_PROBLEM TO SOLVE_
Please write out the entries below, unchanged, starting at the line that contains "this 1932×1932 image." and continuing up to and including the last line of the entries.

**** RECORDS PROVIDED

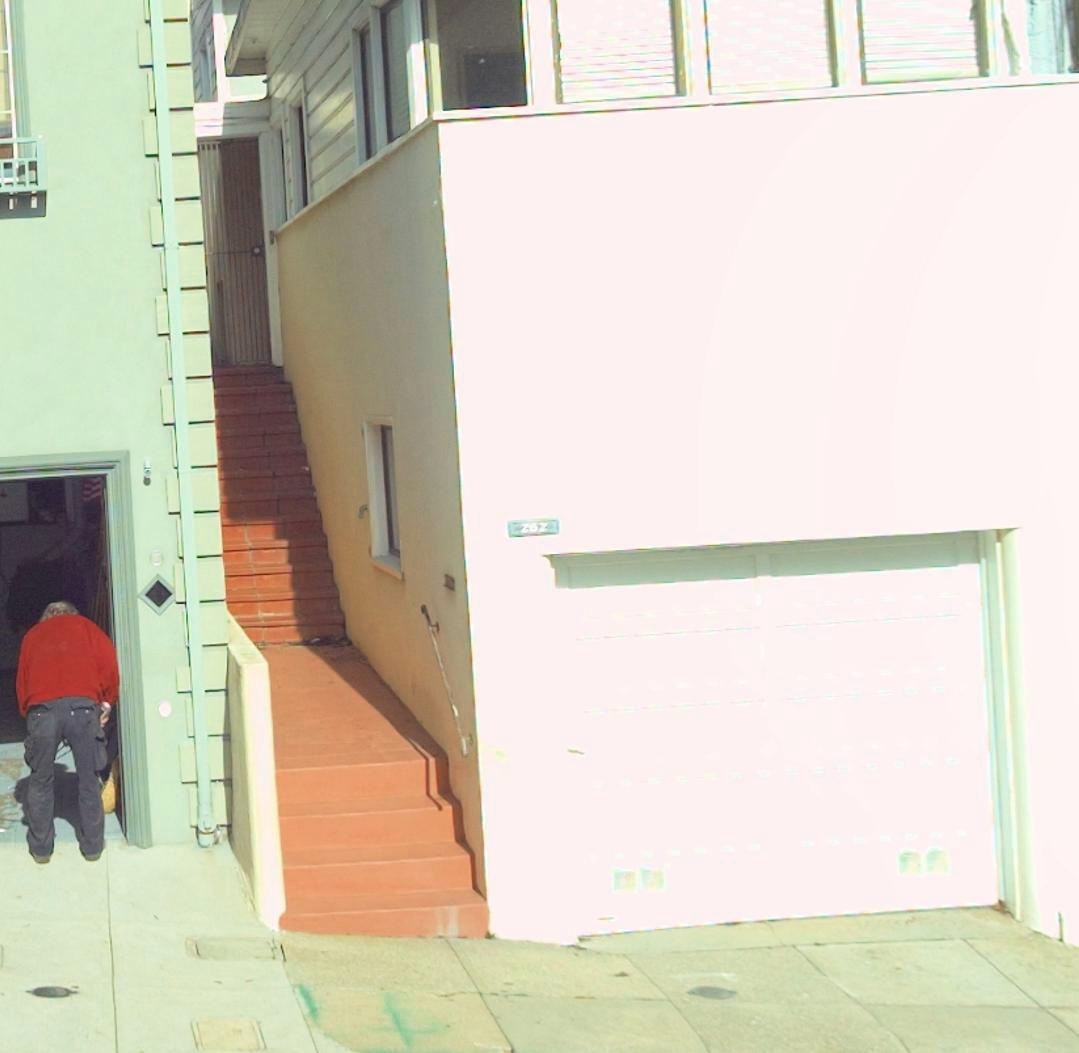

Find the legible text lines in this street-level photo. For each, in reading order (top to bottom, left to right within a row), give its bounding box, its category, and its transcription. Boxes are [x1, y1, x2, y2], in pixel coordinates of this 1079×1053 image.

[519, 522, 550, 533] StreetNumber: 262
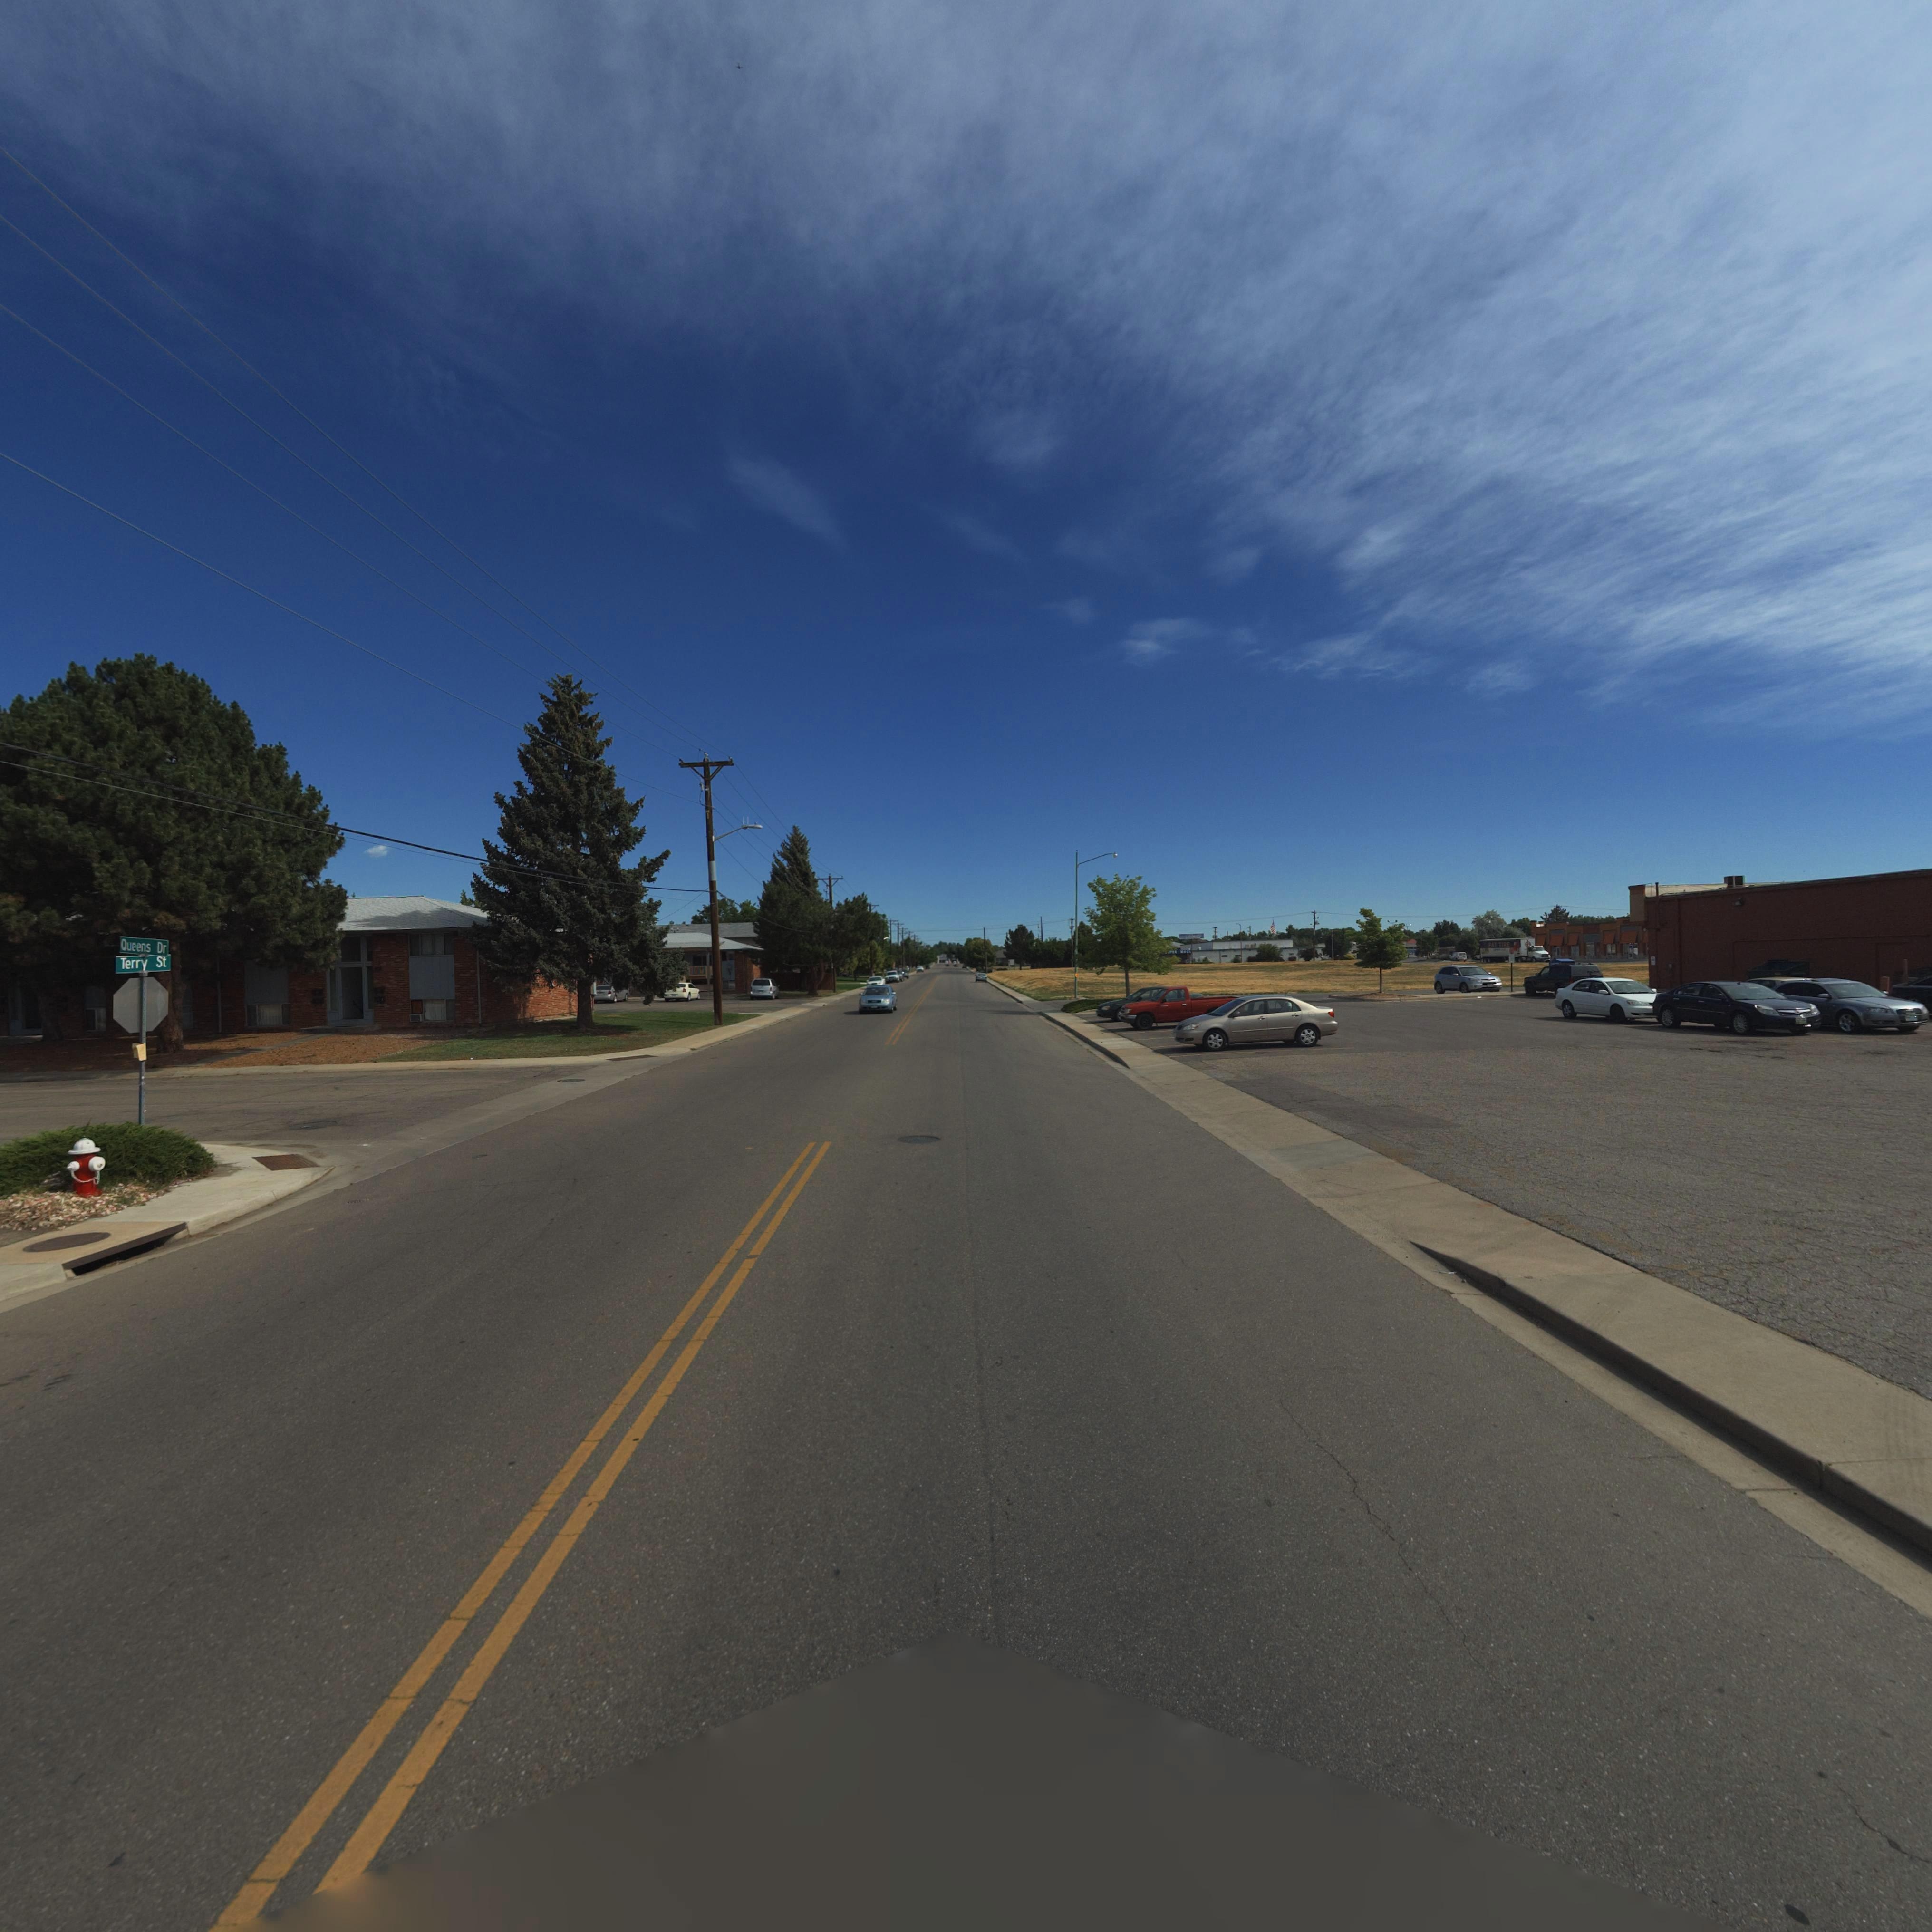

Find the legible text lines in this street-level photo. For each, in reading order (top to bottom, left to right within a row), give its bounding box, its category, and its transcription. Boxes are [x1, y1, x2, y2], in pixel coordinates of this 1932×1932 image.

[120, 938, 167, 954] StreetName: Queens Dr
[1169, 950, 1191, 954] BusinessName: **R WA**
[119, 955, 167, 971] StreetName: Terry St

********

_COMPLETED TASK_
Find the legible text lines in this street-level photo. For each, in reading order (top to bottom, left to right within a row), give its bounding box, its category, and its transcription. Boxes are [x1, y1, x2, y2], in pixel coordinates of this 1932×1932 image.

[120, 938, 167, 954] StreetName: Queens Dr
[1169, 950, 1191, 954] BusinessName: **R WA**
[119, 955, 167, 971] StreetName: Terry St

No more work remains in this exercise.